Я не могу опомниться. Это происходит. Женщина меня принимает. Открывается мне. Допускает меня ко всему, что принадлежит ей, к самому сокровенному, потаенному, к своим секретам, к своему руну, к своим запахам, к своим сокам. Она дает мне право делать все, все. Насытиться ею. Смотреть на нее. Читать в ее глазах, когда она забудет себя, что-то большее, чем наслаждение, которое я ей даю: ее согласие на то, чтобы именно я дал ей его… Я не могу прийти в себя. Каждый раз это так же ново, так же сильно.
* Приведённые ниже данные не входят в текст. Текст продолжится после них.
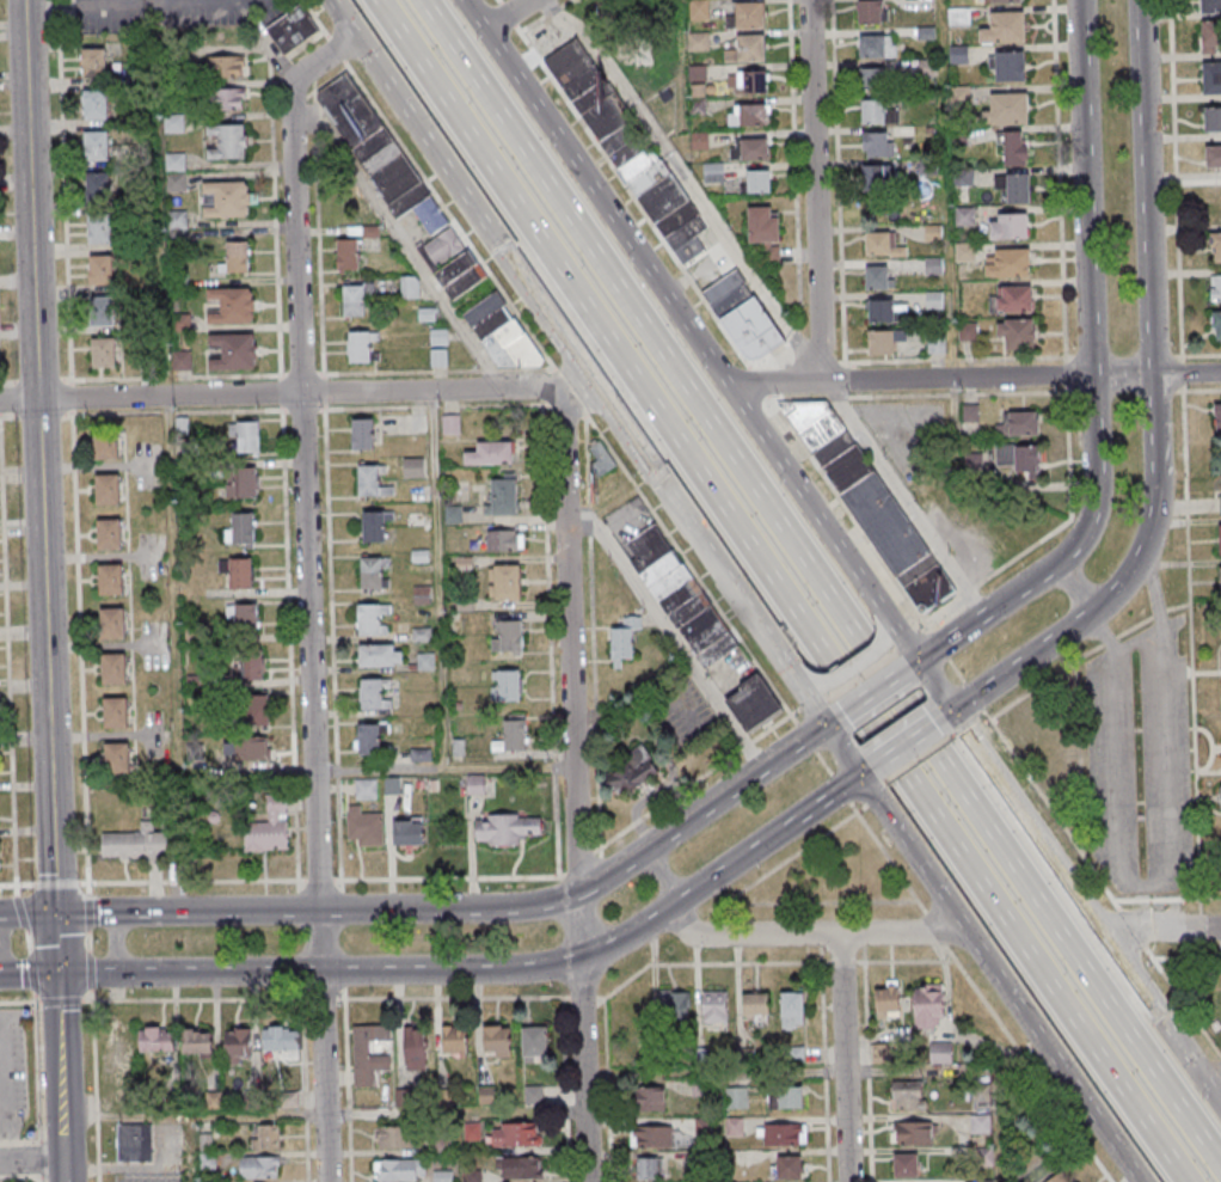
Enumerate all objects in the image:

Вот оно, самое волнующее в любви, эта невероятная вещь: женщина, которая только что была для меня безразлична, теперь дает мне все права на свое тело… Подобная сила счастья может довести до того, что сделает меня неспособным перейти к самому акту. Импотенция первого раза. Сегодня будет не так.
Долгий момент я остаюсь неподвижным, лежа щекой в теплой впадине между грудями в вырезе ее целомудренной рубашки. Груди выглядят лучше всего в вырезе. Под моей щекой ее сердце бьется по крайней мере так же сильно, как мое. Я слегка двигаю головой, чтобы как следует прочувствовать этот невероятный контакт. И это я, который считал, что любит только маленькие, твердые, вызывающие и очень широко расставленные груди!
Я робко засовываю руку под бумазейную рубашку — это что, бумазея? — тихонько кладу ее ладонью на волшебную выпуклость живота. Она вздрагивает. Я упиваюсь этим мгновеньем. Долго. Моя рука спускается, обнаруживает руно, жесткое и густое, ласкает его, скользит ниже,пролагает себе дорогу между полными бедрами, округляется и накрывает сладостную выпуклость. Я думаю: "Пухлая, как перепелка" — и тут же сержусь на себя за эти дурацкие мысли в момент, когда вся моя жизнь подвешена к моей руке. Она не мешает мне, оставаясь пассивной, лишь вздрагивает иногда.